Loneliness is nothing new in our history; in fact, it’s as innate to our genetic foundations as the hair on our head and the tears we shed. As the mind began to develop with the intake of bone marrow nutrients, humans established cultural and language complexities. Soon after, a social hierarchy where a member’s worth was measured by his/her contribution to the community ensued.
Obviously, keep in mind this was long before the planet would be dominated by cities, infrastructure, and other man-made products. Where the Neanderthals died out, us humans trusted in the strength in numbers. While we lacked in outstanding physique and genetics to hunt, we made up for it with the mind. While there is no crystal clear conclusion over what distinguishes humans from animals, perhaps we are asking the wrong questions. What makes animals human? What are the traits in which we can resonate with?
Maybe you’ve already guessed. Loneliness.
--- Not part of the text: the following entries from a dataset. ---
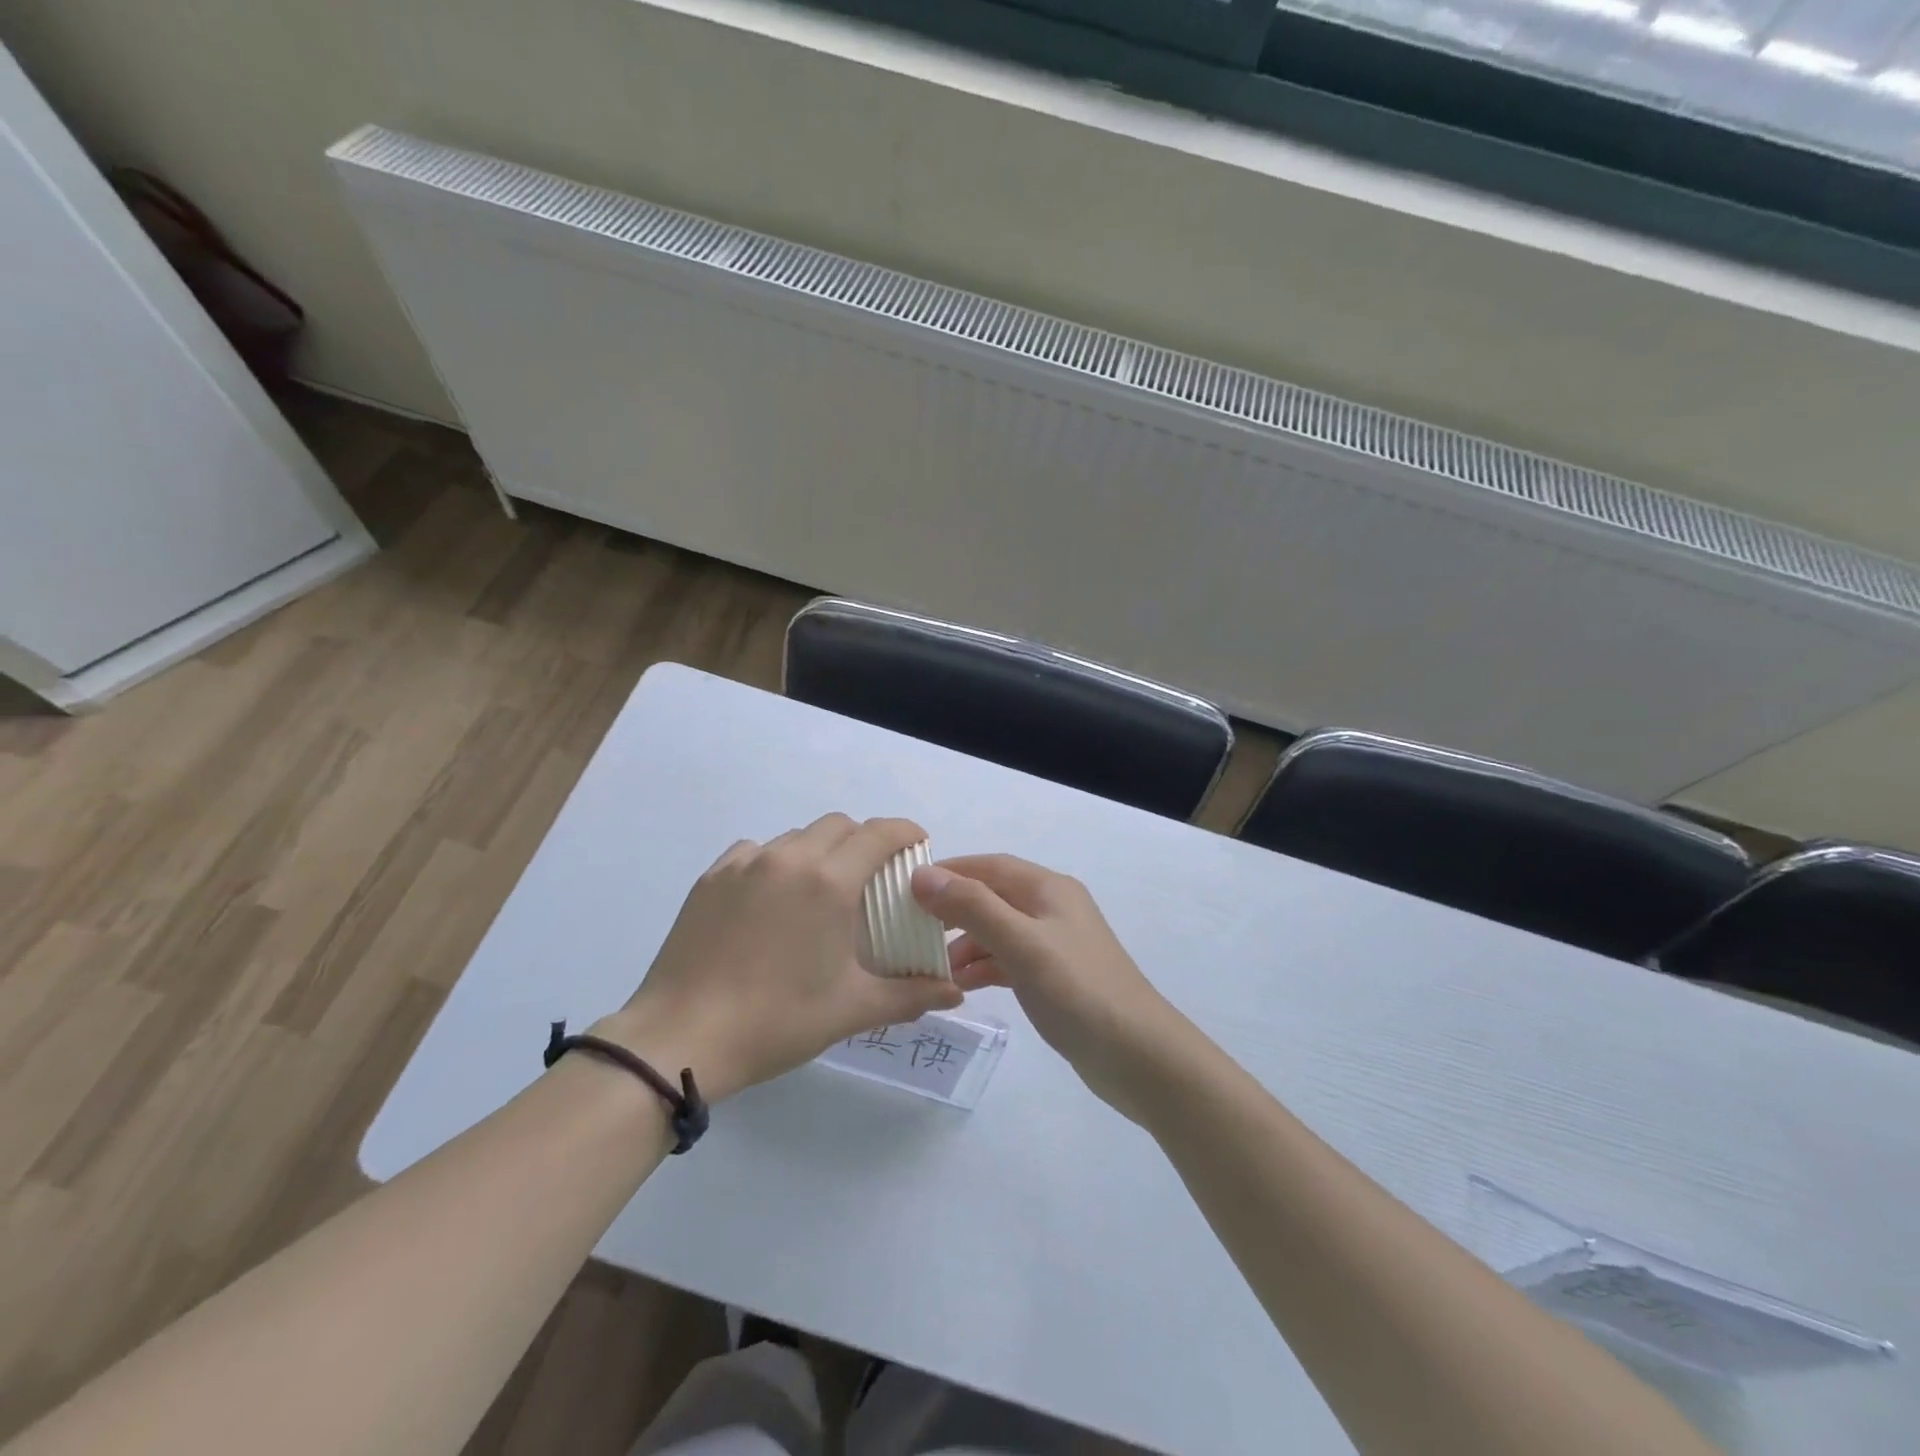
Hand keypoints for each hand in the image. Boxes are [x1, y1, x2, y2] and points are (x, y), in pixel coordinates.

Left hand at [598, 815, 962, 1101]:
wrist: (680, 1038)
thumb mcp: (852, 1009)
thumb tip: (955, 993)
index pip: (879, 833)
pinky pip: (755, 852)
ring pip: (796, 837)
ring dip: (820, 851)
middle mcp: (789, 858)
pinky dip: (776, 862)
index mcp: (829, 882)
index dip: (905, 832)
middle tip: (872, 878)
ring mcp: (744, 864)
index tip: (918, 846)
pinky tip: (772, 899)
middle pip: (839, 826)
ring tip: (820, 892)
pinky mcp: (711, 878)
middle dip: (864, 841)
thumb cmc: (777, 1020)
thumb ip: (911, 995)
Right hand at [912, 854, 1177, 1118]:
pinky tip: (963, 986)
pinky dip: (985, 967)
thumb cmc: (1078, 990)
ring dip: (966, 943)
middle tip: (912, 931)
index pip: (989, 866)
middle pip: (992, 897)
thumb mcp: (1021, 944)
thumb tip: (923, 876)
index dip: (949, 872)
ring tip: (932, 967)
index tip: (905, 889)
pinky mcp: (1056, 978)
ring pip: (999, 931)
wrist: (1138, 1056)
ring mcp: (1055, 944)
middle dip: (953, 911)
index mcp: (1048, 888)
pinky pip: (1010, 960)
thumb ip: (973, 907)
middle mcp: (1052, 908)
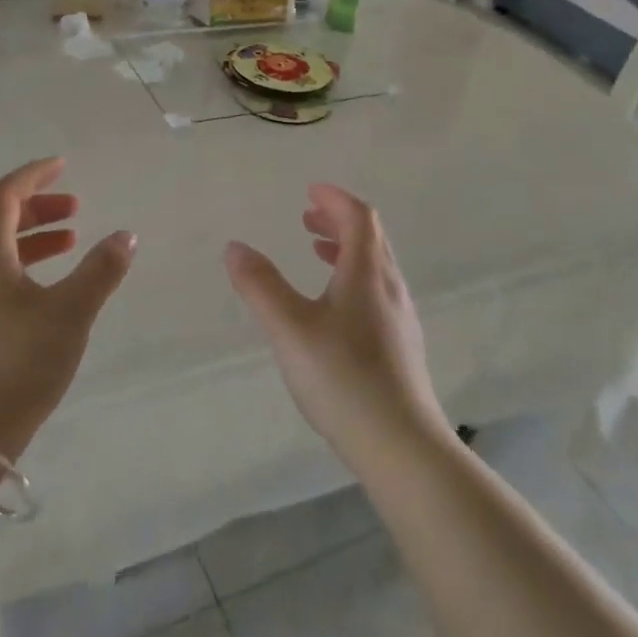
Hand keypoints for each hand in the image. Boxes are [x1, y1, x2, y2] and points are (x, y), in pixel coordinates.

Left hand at [0, 158, 135, 460]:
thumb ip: (100, 270)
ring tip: (70, 242)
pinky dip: (22, 264)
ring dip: (31, 237)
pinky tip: (47, 288)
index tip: (63, 166)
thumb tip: (126, 235)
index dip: (33, 176)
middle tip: (76, 209)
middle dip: (36, 206)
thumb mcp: (71, 313)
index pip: (2, 196)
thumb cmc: (19, 364)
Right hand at [225, 185, 450, 471]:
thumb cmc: (343, 378)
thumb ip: (260, 286)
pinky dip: (353, 278)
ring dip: (346, 249)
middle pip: (370, 237)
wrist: (402, 444)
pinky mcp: (401, 346)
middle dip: (338, 220)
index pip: (359, 217)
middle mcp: (389, 287)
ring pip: (375, 266)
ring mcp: (400, 318)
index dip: (335, 199)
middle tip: (307, 218)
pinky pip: (377, 291)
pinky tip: (335, 308)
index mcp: (367, 273)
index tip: (310, 191)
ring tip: (317, 253)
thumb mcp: (290, 329)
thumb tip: (235, 247)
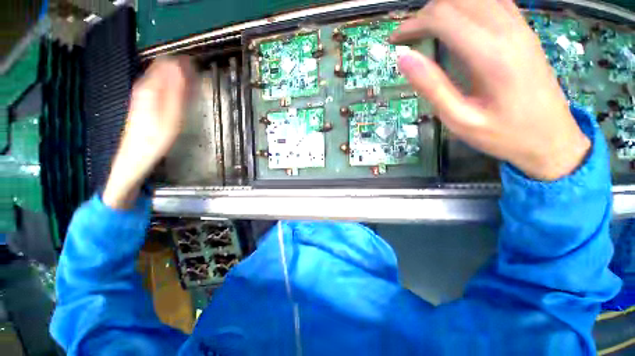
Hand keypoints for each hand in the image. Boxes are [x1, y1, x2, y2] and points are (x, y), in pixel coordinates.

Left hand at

Nature was gracious to instill an adaptation in our biology: a consciousness over the fear of isolation and exiled to the wild. This not only helped in controlling gluttony over resources, but helped in reinforcing social bonds. A mistake to lose the tribe was a mistake that would cost the unfortunate’s life. He who led the tribe controlled the people.
Fast forward thousands of years to 2020 to the question posed before. Why does a society, now connected to an extent unimaginable before, now lonely than ever? The generation has offered us a lifestyle of convenience and luxury such that we may laze back as Swiggy delivers food to our doorstep as Netflix claws for our attention with “just one last episode”.
One mustn’t sail for weeks to visit their parents when Facetime is just under the corner of your eye. One mustn’t fret about skipping Saturday night football when the scores are delivered to you on your palm. Yet with an abundance in choice and convenience, we are enslaved to an algorithm that harvests our data to seek our preferences. We have been conditioned to a rosy lifestyle that stepping away from it constitutes as an exile.
A prominent social media footprint leaves us scrambling for others’ approval over the most trivial affairs. Herd mentality, FOMO, sheeple, call it whatever you like. Everyone wants to be original but the media forbids it as being an outcast. Today, nobody is willing to step away from the cluster of modern civilization and just accompany themselves. It must be strange to wonder that the only thing that could connect our divided world together was another travesty.
He who leads the tribe controls the people.